Post-Dispatch editor Arnie Robbins called the American after being emailed and asked to comment on this claim. “His dismissal was about one thing only: a violation of our ethics policy,” Robbins said of Brown. “The mayor had nothing to do with this. Nothing.”
Slay’s spokesman Ed Rhode did not respond to a request for comment. A message left on Slay’s chief of staff Jeff Rainford’s cell phone was not
The EYE has detailed countless instances when the Post – the city’s only daily – rushed to the defense of the mayor or his political allies. The reader’s note by Robbins and Maples about Brown’s dismissal claims, “Our integrity and our credibility with readers is (sic) of utmost importance to us,” but the people who turned out in support of Sylvester would argue that the paper’s coverage of city politics long ago abandoned “integrity” and in so doing damaged the paper’s “credibility.”

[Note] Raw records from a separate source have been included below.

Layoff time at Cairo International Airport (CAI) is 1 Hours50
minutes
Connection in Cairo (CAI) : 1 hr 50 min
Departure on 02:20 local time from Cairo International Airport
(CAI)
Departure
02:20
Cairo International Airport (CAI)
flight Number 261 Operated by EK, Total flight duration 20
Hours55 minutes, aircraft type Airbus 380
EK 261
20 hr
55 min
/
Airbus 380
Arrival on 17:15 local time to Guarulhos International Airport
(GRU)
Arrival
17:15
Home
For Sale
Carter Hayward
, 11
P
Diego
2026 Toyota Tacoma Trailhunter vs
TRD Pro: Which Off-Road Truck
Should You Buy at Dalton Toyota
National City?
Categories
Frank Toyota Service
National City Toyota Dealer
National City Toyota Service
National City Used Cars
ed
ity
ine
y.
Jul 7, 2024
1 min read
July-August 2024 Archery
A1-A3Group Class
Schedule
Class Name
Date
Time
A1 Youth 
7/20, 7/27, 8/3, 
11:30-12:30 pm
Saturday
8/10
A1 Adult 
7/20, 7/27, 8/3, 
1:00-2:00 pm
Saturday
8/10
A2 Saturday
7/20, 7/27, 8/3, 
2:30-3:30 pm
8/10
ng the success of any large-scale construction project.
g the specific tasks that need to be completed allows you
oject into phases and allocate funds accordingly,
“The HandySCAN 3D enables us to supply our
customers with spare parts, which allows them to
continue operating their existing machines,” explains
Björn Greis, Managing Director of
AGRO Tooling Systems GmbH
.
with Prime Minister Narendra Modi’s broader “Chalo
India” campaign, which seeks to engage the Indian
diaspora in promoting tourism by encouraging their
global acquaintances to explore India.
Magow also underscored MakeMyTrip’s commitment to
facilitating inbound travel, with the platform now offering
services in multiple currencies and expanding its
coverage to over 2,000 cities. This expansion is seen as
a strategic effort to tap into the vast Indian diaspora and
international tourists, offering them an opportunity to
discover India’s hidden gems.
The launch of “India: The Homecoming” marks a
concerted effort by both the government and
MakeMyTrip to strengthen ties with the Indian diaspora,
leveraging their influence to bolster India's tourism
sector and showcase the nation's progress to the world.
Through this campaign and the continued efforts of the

In a letter that will run in full next week, a reader of the American and the Post named Grady Brown expressed a commonly held view in the local black community. “Mr. Brown would not be silent to the corruption coming out of the Slay administration,” Grady Brown wrote of Sylvester. “And why should he stand silent and allow this inadequate mayor continue to run this city into the ground?”
In his recently concluded campaign for reelection, surrounded by scandals that burgeoned on his watch and announced development deals that fell through, Slay enjoyed consistent promotion and endorsement from every space in the Post except, on occasion, Sylvester’s column.
Interestingly, Brown’s editors claim he hurt the paper’s “integrity” and “credibility” by accepting a reimbursement check for travel expenses from a non-governmental body he has never written about in the paper. Yet the Post, which covers Slay in every edition, stands to benefit from Slay’s announced lobbying efforts on its behalf in Jefferson City. The mayor’s campaign website lists support for daily newspapers among his legislative priorities for this session. We are not aware of the Post declining assistance from the mayor’s lobbyists to protect its “integrity” and “credibility.”
The Post’s maintenance of these journalistic goals also is called into doubt by a promotional mailer sent to West County ZIP codes last week. The mailer boasts, “We are Right on the Money (in more ways than one)” and takes pride in the paper’s “conservative, relevant view points.” More than half of the featured headlines from recent Post coverage trash Obama. Example: “The end of Obama's magical mystery tour” and “A study in amateurism.”